### Source passage
::::
Marjorie Judith Vincent is an American journalist and former beauty contestant who was crowned Miss America 1991.

Early life and education
Vincent's parents, Lucien and Florence Vincent of Cap-Haïtien, Haiti migrated to the United States in the early 1960s; Marjorie was the first of their children to be born in the United States.  She grew up in Oak Park, Illinois, attending Catholic school and taking ballet and piano lessons. Vincent entered DePaul University as a music major, switching to business in junior year and graduating in 1988. Winnings from beauty pageants helped to pay her schooling.

Pageantry
After two unsuccessful pageant tries, at Miss North Carolina and Miss Illinois, she won Miss Illinois, allowing her to advance to Miss America. At the Miss America pageant, she performed the Fantaisie-Impromptu (Op. posth. 66) by Chopin, won the crown, and became Miss America 1991 on 7 September 1990, succeeding Debbye Turner. Her win marked the first occasion in which there were back-to-back African American Miss America winners. Vincent was the last Miss America to be serenaded by Bert Parks.
::::
### Stored data
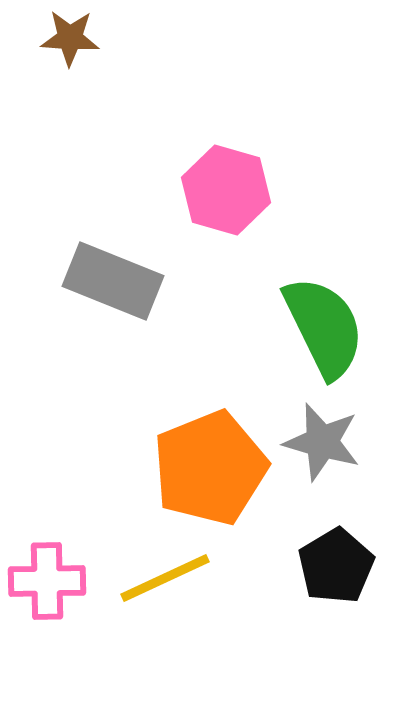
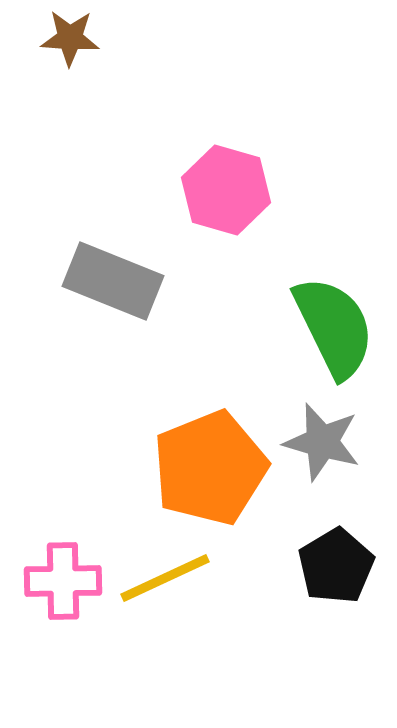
green semicircle: moved 10 px right
pink cross: moved 16 px right
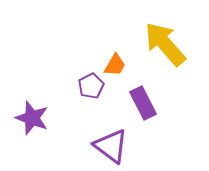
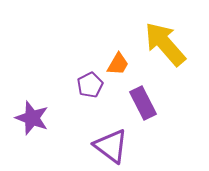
orange trapezoid: moved 3 px right, 1 px up
purple pentagon: moved 1 px left, 1 px up
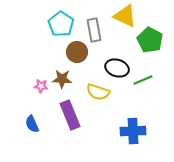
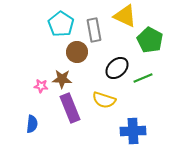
black ellipse: rotated 60 degrees counterclockwise
green line: moved 2 px up
yellow semicircle: moved 6 px right, 8 px down
purple rectangle: moved 7 px up
blue semicircle: rotated 150 degrees counterclockwise
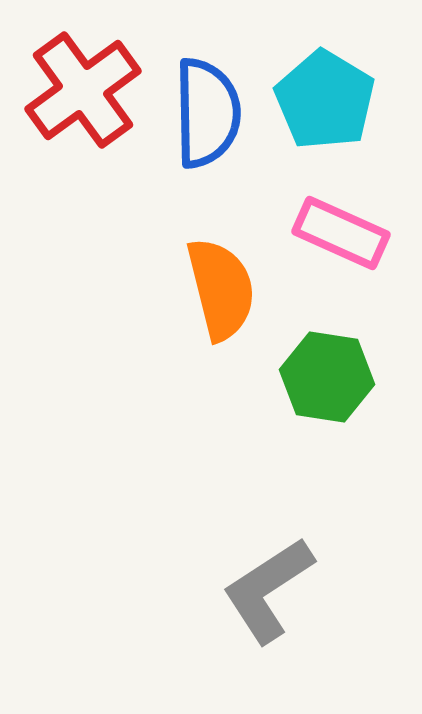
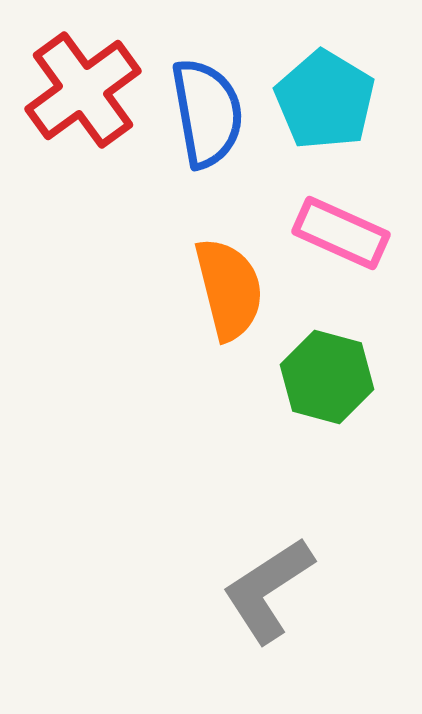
blue semicircle: rotated 9 degrees counterclockwise
orange semicircle: moved 8 px right
green hexagon: rotated 6 degrees clockwise
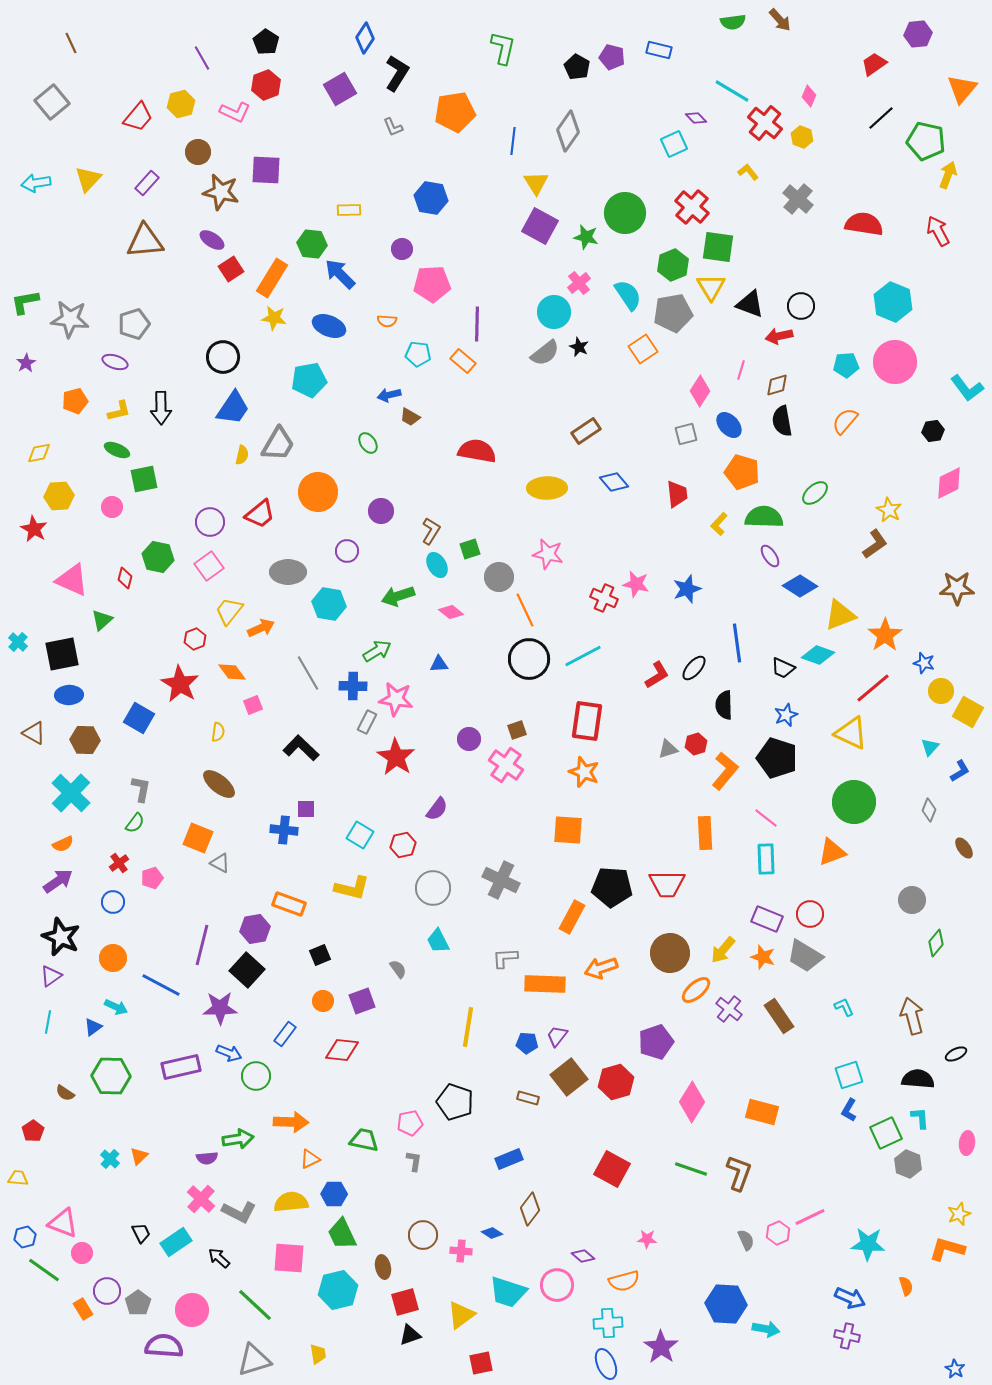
::::
### Written task
Pick up the article on Marjorie Vincent right after its last sentence and keep writing it.

### Output below
Career
Vincent, who already had two years in law school at Duke University before becoming Miss America, changed her goal from international law to television journalism, becoming a news anchor at WGBC in Meridian, Mississippi in October 1993. She later worked at WHOI in Peoria, Illinois and the Ohio News Network in Columbus, Ohio.

Vincent completed her J.D. degree at Florida Coastal School of Law in Jacksonville, Florida. She's been admitted to the Florida Bar since 2011 and previously worked for the Office of the Attorney General in Daytona Beach, Florida. She currently works as an ADA in Alabama

Personal life
Vincent has a son, Cameron, who was born in 1994. She married Wesley Tripp in November 2006.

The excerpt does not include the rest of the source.